> [Raw data]
================================

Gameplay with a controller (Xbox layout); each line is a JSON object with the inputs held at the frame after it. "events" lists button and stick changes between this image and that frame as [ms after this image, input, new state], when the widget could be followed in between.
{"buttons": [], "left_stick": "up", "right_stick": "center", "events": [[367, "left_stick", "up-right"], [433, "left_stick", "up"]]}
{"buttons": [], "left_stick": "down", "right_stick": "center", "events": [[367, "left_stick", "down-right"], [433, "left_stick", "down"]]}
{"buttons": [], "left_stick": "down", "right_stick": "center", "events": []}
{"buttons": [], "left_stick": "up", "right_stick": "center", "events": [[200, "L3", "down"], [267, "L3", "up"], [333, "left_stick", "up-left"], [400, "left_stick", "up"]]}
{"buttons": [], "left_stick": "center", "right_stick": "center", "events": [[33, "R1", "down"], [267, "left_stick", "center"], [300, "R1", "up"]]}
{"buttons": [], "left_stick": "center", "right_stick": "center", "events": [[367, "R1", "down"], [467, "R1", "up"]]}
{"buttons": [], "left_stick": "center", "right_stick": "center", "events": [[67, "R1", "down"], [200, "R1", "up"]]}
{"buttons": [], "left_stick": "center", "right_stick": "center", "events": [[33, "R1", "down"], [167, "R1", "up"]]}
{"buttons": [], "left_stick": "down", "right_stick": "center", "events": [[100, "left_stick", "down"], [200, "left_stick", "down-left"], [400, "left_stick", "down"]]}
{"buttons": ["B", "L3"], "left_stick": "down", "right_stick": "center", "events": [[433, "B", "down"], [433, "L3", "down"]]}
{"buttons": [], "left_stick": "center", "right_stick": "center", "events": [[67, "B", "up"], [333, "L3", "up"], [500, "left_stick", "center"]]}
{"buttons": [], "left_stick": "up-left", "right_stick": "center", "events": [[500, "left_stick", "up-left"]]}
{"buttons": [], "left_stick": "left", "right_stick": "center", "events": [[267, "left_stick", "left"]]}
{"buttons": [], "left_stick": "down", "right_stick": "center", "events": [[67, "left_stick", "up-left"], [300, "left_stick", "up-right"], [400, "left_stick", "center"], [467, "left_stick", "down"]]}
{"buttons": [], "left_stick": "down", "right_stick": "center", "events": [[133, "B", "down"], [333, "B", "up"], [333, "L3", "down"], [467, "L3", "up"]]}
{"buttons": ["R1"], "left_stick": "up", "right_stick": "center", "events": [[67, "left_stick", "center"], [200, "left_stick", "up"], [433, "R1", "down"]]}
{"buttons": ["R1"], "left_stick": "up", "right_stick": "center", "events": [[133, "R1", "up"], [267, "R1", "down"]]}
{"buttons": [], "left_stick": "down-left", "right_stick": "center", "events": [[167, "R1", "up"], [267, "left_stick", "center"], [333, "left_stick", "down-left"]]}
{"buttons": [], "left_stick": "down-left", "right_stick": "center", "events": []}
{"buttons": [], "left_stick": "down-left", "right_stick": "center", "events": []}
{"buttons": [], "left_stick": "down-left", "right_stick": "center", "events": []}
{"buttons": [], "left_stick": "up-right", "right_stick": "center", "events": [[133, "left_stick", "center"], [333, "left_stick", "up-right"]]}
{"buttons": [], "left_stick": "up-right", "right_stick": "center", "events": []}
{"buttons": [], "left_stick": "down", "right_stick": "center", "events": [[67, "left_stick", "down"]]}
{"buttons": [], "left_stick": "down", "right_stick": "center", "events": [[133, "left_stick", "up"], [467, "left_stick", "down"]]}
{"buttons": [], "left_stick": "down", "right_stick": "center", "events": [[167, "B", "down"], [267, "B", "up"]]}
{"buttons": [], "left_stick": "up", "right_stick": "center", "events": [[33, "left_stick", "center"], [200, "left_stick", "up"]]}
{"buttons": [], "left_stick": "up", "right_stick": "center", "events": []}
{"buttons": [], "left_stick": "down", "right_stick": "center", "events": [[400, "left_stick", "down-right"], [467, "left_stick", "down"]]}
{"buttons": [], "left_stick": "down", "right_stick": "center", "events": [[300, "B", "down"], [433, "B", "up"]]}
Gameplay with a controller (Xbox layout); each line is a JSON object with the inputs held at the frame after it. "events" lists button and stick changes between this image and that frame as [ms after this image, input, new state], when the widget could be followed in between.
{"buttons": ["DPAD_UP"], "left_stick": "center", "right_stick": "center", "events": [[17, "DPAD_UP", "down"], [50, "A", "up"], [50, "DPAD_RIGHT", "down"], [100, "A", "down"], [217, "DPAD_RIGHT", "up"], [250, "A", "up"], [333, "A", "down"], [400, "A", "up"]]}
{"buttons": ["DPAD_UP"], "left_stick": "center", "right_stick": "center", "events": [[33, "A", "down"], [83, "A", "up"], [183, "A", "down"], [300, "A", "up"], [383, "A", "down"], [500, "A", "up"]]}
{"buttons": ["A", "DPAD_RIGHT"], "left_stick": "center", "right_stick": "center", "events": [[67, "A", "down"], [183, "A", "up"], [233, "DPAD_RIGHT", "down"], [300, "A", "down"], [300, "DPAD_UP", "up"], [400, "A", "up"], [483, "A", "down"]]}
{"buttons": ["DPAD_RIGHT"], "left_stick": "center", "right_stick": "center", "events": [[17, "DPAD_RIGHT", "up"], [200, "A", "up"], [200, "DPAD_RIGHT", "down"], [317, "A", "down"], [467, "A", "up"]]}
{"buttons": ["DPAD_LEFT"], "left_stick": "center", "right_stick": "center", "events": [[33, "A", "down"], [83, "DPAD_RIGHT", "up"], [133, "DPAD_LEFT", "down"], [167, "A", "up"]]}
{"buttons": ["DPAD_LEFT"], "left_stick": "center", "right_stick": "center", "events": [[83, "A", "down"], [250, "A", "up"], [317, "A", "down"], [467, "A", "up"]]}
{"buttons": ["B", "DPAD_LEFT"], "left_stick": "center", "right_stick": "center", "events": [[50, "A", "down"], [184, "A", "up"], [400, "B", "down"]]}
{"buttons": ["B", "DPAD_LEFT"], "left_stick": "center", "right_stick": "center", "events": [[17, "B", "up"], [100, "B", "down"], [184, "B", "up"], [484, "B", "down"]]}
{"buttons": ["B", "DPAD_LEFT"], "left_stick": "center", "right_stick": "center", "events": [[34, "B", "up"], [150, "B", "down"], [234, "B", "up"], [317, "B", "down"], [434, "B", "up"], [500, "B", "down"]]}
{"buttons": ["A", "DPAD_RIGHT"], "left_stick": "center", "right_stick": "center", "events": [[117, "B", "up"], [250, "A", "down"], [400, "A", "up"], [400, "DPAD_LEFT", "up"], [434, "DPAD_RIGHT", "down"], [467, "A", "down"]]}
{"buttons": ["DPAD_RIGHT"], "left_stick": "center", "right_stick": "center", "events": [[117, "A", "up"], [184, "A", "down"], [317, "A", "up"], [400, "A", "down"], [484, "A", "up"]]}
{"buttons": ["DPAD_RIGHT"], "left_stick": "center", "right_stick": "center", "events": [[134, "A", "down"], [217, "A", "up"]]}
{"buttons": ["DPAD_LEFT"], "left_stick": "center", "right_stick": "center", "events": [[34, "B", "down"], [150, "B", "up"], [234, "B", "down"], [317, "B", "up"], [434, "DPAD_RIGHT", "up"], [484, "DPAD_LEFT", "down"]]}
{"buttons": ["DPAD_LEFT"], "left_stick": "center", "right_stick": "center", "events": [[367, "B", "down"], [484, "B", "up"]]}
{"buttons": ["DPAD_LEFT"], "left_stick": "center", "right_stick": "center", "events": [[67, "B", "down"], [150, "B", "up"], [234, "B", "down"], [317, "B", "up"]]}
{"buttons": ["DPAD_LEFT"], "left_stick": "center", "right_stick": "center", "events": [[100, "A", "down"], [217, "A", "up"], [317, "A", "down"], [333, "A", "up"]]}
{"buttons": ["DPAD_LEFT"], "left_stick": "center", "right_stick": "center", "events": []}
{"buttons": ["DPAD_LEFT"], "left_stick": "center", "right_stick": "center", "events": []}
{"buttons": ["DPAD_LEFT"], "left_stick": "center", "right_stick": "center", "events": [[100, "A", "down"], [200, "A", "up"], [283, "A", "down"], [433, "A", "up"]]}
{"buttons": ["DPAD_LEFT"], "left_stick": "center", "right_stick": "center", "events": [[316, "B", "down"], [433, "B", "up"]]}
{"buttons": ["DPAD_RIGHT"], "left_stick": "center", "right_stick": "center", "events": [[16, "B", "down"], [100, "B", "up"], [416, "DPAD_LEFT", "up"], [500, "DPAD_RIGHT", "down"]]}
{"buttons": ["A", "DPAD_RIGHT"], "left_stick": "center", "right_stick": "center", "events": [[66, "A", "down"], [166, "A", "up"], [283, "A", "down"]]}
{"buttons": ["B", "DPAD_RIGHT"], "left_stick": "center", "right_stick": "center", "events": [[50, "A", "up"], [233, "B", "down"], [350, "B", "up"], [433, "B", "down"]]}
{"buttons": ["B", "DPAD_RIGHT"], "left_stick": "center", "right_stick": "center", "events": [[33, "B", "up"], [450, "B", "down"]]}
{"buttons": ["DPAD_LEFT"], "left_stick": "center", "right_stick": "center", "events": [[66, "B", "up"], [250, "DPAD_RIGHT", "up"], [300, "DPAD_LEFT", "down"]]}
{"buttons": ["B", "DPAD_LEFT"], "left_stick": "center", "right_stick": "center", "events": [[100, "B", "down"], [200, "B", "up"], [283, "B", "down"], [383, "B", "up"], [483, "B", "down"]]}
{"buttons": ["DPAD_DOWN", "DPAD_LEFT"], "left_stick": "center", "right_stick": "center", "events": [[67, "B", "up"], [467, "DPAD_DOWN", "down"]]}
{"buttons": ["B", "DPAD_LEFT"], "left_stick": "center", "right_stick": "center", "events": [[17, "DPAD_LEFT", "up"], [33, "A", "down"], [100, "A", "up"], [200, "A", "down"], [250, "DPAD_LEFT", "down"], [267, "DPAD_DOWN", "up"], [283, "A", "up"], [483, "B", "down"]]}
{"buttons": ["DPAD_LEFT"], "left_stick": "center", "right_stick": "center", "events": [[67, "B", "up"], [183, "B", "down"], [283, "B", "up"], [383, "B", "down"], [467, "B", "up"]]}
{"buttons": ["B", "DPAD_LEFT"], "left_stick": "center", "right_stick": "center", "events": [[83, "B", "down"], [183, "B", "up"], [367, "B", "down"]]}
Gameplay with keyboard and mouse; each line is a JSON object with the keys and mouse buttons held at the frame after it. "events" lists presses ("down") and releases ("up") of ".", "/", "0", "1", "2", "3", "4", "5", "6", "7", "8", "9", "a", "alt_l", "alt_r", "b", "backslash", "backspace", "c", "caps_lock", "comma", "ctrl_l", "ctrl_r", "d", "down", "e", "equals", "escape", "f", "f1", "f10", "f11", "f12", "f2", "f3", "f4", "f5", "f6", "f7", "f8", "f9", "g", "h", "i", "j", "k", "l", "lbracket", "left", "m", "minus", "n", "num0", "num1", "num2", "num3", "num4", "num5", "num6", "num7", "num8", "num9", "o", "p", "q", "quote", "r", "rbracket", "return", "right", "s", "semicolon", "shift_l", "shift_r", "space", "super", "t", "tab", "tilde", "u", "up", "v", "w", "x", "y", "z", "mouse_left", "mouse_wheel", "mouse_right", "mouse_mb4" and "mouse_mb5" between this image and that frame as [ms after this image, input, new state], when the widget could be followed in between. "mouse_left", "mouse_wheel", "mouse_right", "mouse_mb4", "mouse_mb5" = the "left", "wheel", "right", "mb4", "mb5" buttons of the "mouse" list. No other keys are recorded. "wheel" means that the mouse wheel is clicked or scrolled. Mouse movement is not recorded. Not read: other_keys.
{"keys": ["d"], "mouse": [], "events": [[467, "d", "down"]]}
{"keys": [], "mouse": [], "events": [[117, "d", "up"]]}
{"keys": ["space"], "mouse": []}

================================

> [Your goal]
If a line in the listing holds the word "keys", copy it out.

> [Answer for this exercise]
Gameplay with keyboard and mouse; each line is a JSON object with the keys and mouse buttons held at the frame after it. "events" lists presses ("down") and releases ("up") of ".", "/", "0", "1", "2", "3", "4", "5", "6", "7", "8", "9", "a", "alt_l", "alt_r", "b", "backslash", "backspace", "c", "caps_lock", "comma", "ctrl_l", "ctrl_r", "d", "down", "e", "equals", "escape", "f", "f1", "f10", "f11", "f12", "f2", "f3", "f4", "f5", "f6", "f7", "f8", "f9", "g", "h", "i", "j", "k", "l", "lbracket", "left", "m", "minus", "n", "num0", "num1", "num2", "num3", "num4", "num5", "num6", "num7", "num8", "num9", "o", "p", "q", "quote", "r", "rbracket", "return", "right", "s", "semicolon", "shift_l", "shift_r", "space", "super", "t", "tab", "tilde", "u", "up", "v", "w", "x", "y", "z", "mouse_left", "mouse_wheel", "mouse_right", "mouse_mb4" and "mouse_mb5" between this image and that frame as [ms after this image, input, new state], when the widget could be followed in between. "mouse_left", "mouse_wheel", "mouse_right", "mouse_mb4", "mouse_mb5" = the "left", "wheel", "right", "mb4", "mb5" buttons of the "mouse" list. No other keys are recorded. "wheel" means that the mouse wheel is clicked or scrolled. Mouse movement is not recorded. Not read: other_keys.
{"keys": ["d"], "mouse": [], "events": [[467, "d", "down"]]}
{"keys": [], "mouse": [], "events": [[117, "d", "up"]]}
{"keys": ["space"], "mouse": []}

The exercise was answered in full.